» REQUIRED ACTION
After reading the data below, copy out every line that contains the word "median".

(Records from a collection)
....................

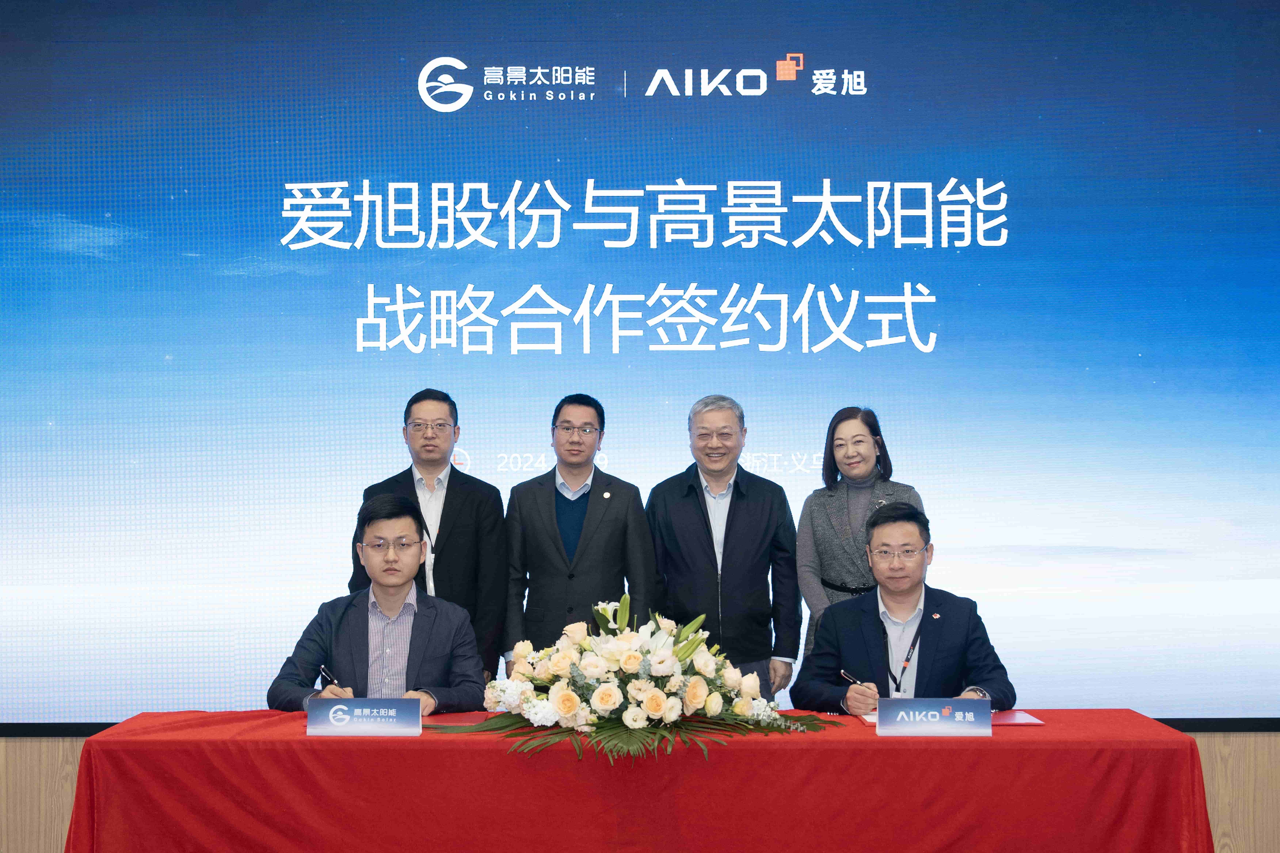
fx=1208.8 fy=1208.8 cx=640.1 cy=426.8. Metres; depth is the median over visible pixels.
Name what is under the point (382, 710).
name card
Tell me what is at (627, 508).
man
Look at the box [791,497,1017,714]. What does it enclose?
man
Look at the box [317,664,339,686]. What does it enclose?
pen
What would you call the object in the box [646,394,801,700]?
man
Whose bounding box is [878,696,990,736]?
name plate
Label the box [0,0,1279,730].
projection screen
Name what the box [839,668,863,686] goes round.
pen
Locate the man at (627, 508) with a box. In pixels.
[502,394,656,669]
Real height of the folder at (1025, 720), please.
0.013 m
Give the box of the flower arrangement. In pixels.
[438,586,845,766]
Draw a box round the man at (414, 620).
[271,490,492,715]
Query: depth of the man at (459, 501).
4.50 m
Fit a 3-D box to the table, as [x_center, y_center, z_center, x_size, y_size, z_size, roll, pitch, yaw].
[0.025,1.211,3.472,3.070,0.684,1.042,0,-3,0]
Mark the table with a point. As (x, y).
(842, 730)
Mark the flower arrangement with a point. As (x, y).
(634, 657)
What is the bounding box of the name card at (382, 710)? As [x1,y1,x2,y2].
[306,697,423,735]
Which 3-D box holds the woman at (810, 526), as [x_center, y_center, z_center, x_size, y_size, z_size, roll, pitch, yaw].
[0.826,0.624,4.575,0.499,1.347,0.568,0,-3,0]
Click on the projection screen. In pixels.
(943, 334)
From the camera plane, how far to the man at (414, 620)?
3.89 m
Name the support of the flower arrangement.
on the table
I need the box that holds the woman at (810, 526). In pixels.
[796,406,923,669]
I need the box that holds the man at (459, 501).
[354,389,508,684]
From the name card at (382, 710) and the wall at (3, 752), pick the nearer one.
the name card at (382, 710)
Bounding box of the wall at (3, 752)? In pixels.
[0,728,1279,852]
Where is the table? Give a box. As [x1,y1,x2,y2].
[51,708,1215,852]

....................

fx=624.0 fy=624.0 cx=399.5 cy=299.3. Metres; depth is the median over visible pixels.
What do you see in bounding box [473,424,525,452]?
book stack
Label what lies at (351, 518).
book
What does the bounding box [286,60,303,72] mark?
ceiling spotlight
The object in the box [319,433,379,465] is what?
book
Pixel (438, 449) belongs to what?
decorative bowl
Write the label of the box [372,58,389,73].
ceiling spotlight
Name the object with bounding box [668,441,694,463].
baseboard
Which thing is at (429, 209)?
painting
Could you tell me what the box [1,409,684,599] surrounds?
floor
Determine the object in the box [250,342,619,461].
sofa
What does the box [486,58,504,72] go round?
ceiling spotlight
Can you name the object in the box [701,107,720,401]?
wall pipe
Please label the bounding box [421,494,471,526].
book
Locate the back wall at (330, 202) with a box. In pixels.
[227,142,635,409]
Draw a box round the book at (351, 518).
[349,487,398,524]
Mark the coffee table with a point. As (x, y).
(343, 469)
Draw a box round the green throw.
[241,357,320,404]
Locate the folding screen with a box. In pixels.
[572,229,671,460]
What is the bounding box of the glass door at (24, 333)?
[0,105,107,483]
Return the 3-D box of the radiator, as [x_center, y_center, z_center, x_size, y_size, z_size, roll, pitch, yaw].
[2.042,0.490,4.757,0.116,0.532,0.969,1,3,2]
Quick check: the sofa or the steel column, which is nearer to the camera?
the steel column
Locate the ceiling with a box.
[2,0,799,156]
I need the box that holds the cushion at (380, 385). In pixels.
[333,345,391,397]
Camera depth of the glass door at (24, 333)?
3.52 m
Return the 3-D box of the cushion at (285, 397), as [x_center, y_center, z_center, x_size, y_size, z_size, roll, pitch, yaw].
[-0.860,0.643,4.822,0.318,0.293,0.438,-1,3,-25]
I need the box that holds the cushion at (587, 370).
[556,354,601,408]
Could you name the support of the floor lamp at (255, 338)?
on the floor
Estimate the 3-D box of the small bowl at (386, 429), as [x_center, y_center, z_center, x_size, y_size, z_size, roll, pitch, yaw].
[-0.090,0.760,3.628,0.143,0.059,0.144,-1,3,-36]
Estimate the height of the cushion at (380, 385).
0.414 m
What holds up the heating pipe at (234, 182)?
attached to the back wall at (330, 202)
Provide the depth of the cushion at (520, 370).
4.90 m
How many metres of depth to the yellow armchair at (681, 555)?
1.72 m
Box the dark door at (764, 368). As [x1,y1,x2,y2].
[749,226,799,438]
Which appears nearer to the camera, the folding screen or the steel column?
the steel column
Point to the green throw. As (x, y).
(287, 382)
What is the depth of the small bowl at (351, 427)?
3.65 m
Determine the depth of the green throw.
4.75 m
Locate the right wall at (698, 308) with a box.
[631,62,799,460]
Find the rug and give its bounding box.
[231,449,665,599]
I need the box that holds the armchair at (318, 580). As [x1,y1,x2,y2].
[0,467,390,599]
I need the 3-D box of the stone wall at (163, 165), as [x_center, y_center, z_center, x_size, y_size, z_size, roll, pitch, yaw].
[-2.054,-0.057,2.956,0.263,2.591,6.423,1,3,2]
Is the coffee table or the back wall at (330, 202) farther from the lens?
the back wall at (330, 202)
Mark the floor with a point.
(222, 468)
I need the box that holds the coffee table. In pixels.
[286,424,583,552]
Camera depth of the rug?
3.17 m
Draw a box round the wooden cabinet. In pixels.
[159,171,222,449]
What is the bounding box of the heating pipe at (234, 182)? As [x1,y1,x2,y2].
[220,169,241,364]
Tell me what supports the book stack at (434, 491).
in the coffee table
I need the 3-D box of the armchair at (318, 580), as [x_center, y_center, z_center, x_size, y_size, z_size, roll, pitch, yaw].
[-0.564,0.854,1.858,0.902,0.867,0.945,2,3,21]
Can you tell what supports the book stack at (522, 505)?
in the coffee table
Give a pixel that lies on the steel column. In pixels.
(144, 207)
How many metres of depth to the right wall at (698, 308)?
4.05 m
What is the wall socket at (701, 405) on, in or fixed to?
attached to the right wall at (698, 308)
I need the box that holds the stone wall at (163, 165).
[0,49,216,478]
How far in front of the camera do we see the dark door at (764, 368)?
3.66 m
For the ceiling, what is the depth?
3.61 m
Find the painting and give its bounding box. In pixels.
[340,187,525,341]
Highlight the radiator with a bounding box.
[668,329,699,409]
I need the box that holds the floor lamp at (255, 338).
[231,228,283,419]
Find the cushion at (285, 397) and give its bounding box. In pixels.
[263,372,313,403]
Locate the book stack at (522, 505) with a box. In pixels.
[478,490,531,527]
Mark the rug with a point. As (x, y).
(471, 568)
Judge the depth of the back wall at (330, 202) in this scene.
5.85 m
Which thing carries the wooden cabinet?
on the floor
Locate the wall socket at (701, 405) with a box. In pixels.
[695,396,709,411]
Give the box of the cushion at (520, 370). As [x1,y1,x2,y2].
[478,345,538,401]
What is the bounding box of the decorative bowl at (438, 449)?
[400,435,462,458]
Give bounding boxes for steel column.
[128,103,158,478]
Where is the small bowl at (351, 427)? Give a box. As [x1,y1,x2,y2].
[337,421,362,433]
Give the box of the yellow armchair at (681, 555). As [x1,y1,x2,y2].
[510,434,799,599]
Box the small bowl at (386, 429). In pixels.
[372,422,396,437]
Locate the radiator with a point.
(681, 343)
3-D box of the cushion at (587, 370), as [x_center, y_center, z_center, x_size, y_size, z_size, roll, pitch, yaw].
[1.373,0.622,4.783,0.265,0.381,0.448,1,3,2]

....................

» RESPONSE BOX
fx=1208.8 fy=1208.8 cx=640.1 cy=426.8. Metres; depth is the median over visible pixels.
fx=624.0 fy=624.0 cx=399.5 cy=299.3. Metres; depth is the median over visible pixels.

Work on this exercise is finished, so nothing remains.